The current, obsolete debt ceiling is set at a specific dollar level: “X trillion dollars” of debt — similar to setting a mileage limit for a car, which forces a hard stop when the odometer reaches some arbitrary number. A new, better way to limit the debt would be to switch our focus from the odometer to the speedometer, i.e., to set a target ratio for debt relative to the size of our economy — “X percent debt-to-GDP.” A car’s speedometer helps us keep miles-per-hour under control; a new measure for the debt limit would help us keep debt-to-GDP in bounds. It would create new incentives for lawmakers: all of a sudden, a “new” way to stay under the debt limit would be to implement growth-friendly laws and policies that help the economy grow faster than the debt grows.

That does seem more sensible, given the huge numbers involved.

But my overall view is that the most important thing is to increase revenues, not rates necessarily. I can understand why Obama wants to get the top rate back to Clinton levels – and it would require much deeper inroads against deductions than the GOP has previously accepted. But, pace Matt, I'd give on this if I were Obama – in order to see if the GOP could come up with removal of tax deductions for those earning over $250,000 that would bring in the same amount of revenue. If they don't want a rate increase, ask them how to get the same amount of money from the same group of people by ending deductions. Call their bluff – and show you are not wedded to redistribution that could even theoretically impede growth and entrepreneurialism.

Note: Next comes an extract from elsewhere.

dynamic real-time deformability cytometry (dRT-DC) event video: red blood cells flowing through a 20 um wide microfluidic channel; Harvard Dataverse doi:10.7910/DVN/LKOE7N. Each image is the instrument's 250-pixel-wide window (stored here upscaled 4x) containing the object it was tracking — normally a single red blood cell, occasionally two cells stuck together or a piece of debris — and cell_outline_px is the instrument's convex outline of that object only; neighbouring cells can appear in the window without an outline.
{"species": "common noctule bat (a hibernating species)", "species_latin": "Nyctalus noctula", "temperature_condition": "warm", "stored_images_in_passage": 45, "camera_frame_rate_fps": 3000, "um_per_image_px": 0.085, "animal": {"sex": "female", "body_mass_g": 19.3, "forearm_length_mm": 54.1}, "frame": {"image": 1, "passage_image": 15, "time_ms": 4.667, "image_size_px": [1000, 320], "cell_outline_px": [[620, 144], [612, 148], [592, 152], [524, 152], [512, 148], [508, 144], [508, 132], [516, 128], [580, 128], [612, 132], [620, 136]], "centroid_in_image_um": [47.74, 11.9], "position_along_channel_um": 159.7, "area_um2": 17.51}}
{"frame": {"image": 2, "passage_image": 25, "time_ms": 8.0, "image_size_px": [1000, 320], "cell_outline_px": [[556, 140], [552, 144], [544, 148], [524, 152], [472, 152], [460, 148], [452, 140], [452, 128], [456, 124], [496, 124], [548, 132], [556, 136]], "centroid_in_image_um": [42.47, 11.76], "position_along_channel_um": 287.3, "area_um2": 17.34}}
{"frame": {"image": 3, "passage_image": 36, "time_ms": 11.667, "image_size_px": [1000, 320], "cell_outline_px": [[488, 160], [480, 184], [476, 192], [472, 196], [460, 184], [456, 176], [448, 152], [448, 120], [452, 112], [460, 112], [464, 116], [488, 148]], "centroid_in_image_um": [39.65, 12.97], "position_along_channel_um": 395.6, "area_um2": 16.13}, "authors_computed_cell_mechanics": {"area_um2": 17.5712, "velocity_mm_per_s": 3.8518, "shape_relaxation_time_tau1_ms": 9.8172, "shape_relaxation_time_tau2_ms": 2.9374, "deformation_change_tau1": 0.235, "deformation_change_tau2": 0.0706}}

I can see why Obama feels the way he does; and I wouldn't be fazed by a return to Clinton tax rates (which reflect a post-Reagan consensus, after all). At the same time, I see the political potency of magnanimity, especially with Obama's brand. The last meeting between the Congressional leaders and the president on the "fiscal cliff" was surprisingly congenial; Obama's victory was made possible by those calling themselves "moderates," i.e. the types who want to see compromise, not brinksmanship; the president's own debt commission favored more revenues via tax reform rather than rate hikes … so 39 percent is not a hill I would choose to die on.

Maybe that's naive. And I'm not a liberal Democrat. But the promise of Obama was always a pragmatism that could practically move all this country forward. If the Republican fever is broken, then give them some space, if not time, to climb down. I still favor the contours of Bowles-Simpson for the long term. Most of all because it is the only deficit-reduction plan that really, truly cuts the absurdly high level of military spending. Forcing the GOP to accept that may be more of a longer-term victory than getting the top tax rate back to something more realistic for long term deficit reduction. One of the biggest drivers of our current debt is the war-machine. Dismantle some of that and the savings are potentially huge.

(Photo: Boys jump from cliffs into the ocean on December 28, 2011 in Blairgowie, Australia. By Bruce Magliton/Newspix/Getty Images.)